The task. Below are the records; copy exactly the stretch from the line containing "and 1 = 0.84" through the line containing "For recall, the", both ends included, and nothing else.

Records from a data source
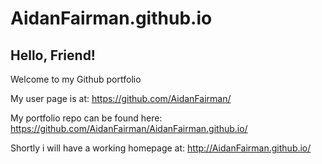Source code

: # AidanFairman.github.io

## Hello, Friend!

Welcome to my Github portfolio

My user page is at:
https://github.com/AidanFairman/

My portfolio repo can be found here:
https://github.com/AidanFairman/AidanFairman.github.io/

Shortly i will have a working homepage at:
http://AidanFairman.github.io/
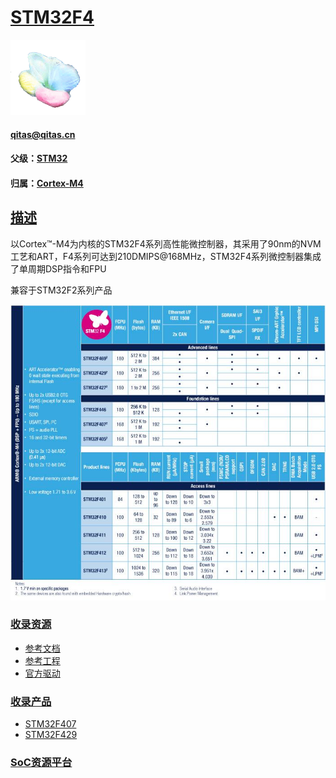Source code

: ﻿# [STM32F4](https://github.com/mcuyun/STM32F4) 
[![sites](SoC/SoC.png)](http://www.qitas.cn) 
#### qitas@qitas.cn
#### 父级：[STM32](https://github.com/sochub/STM32)
#### 归属：[Cortex-M4](https://github.com/sochub/CM4) 
## [描述](https://github.com/sochub/STM32F4/wiki) 

以Cortex™-M4为内核的STM32F4系列高性能微控制器，其采用了90nm的NVM工艺和ART，F4系列可达到210DMIPS@168MHz，STM32F4系列微控制器集成了单周期DSP指令和FPU

兼容于STM32F2系列产品

[![sites](SoC/STM32F4.jpg)](https://www.st.com/zh/microcontrollers-microprocessors/stm32f4-series.html) 

###  [收录资源](https://github.com/sochub/STM32F4)  

* [参考文档](docs/)
* [参考工程](src/)
* [官方驱动](libs/)

###  [收录产品](https://github.com/sochub/STM32F4)  

* [STM32F407](https://github.com/sochub/STM32F407) 
* [STM32F429](https://github.com/sochub/STM32F429) 


###  [SoC资源平台](http://www.qitas.cn)   


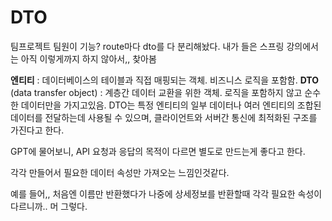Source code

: # DTO
팀프로젝트 팀원이 기능? route마다 dto를 다 분리해놨다.
내가 들은 스프링 강의에서는 아직 이렇게까지 하지 않아서,, 찾아봄

**엔티티** : 데이터베이스의 테이블과 직접 매핑되는 객체. 비즈니스 로직을 포함함. 
**DTO** (data transfer object) : 계층간 데이터 교환을 위한 객체. 로직을 포함하지 않고 순수한 데이터만을 가지고있음. DTO는 특정 엔티티의 일부 데이터나 여러 엔티티의 조합된 데이터를 전달하는데 사용될 수 있으며, 클라이언트와 서버간 통신에 최적화된 구조를 가진다고 한다.

GPT에 물어보니, API 요청과 응답의 목적이 다르면 별도로 만드는게 좋다고 한다.

각각 만들어서 필요한 데이터 속성만 가져오는 느낌인것같다.

예를 들어,, 처음엔 이름만 반환했다가 나중에 상세정보를 반환할때 각각 필요한 속성이 다르니까.. 머 그렇다.

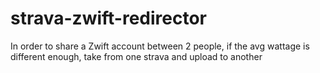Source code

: # strava-zwift-redirector
In order to share a Zwift account between 2 people, if the avg wattage is different enough, take from one strava and upload to another
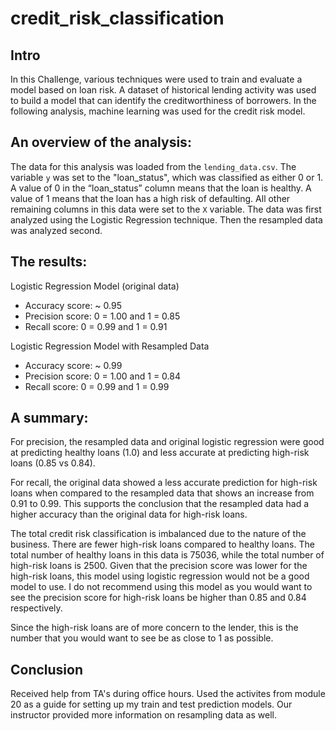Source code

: # credit_risk_classification

## Intro
In this Challenge, various techniques were used to train and evaluate a model based on loan risk. A dataset of historical lending activity was used to build a model that can identify the creditworthiness of borrowers. In the following analysis, machine learning was used for the credit risk model. 


## An overview of the analysis: 

The data for this analysis was loaded from the `lending_data.csv`. The variable `y` was set to the "loan_status", which was classified as either 0 or 1. 
A value of 0 in the “loan_status” column means that the loan is healthy. A value of 1 means that the loan has a high risk of defaulting. All other remaining columns in this data were set to the `X` variable. The data was first analyzed using the Logistic Regression technique. Then the resampled data was analyzed second. 

## The results: 

Logistic Regression Model (original data)
  * Accuracy score: ~ 0.95
  * Precision score: 0 = 1.00 and 1 = 0.85
  * Recall score: 0 = 0.99 and 1 = 0.91

Logistic Regression Model with Resampled Data
  * Accuracy score: ~ 0.99
  * Precision score: 0 = 1.00 and 1 = 0.84
  * Recall score: 0 = 0.99 and 1 = 0.99

## A summary: 

For precision, the resampled data and original logistic regression were good at predicting healthy loans (1.0) and less accurate at predicting high-risk loans (0.85 vs 0.84).

For recall, the original data showed a less accurate prediction for high-risk loans when compared to the resampled data that shows an increase from 0.91 to 0.99. This supports the conclusion that the resampled data had a higher accuracy than the original data for high-risk loans. 

The total credit risk classification is imbalanced due to the nature of the business. There are fewer high-risk loans compared to healthy loans. The total number of healthy loans in this data is 75036, while the total number of high-risk loans is 2500. Given that the precision score was lower for the high-risk loans, this model using logistic regression would not be a good model to use. I do not recommend using this model as you would want to see the precision score for high-risk loans be higher than 0.85 and 0.84 respectively. 

Since the high-risk loans are of more concern to the lender, this is the number that you would want to see be as close to 1 as possible. 


## Conclusion

Received help from TA's during office hours. Used the activites from module 20 as a guide for setting up my train and test prediction models. 
Our instructor provided more information on resampling data as well.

Output of the task.
  * Precision score: 0 = 1.00 and 1 = 0.84
  * Recall score: 0 = 0.99 and 1 = 0.99

## A summary: 

For precision, the resampled data and original logistic regression were good at predicting healthy loans (1.0) and less accurate at predicting high-risk loans (0.85 vs 0.84).

For recall, the original data showed a less accurate prediction for high-risk loans when compared to the resampled data that shows an increase from 0.91 to 0.99. This supports the conclusion that the resampled data had a higher accuracy than the original data for high-risk loans. 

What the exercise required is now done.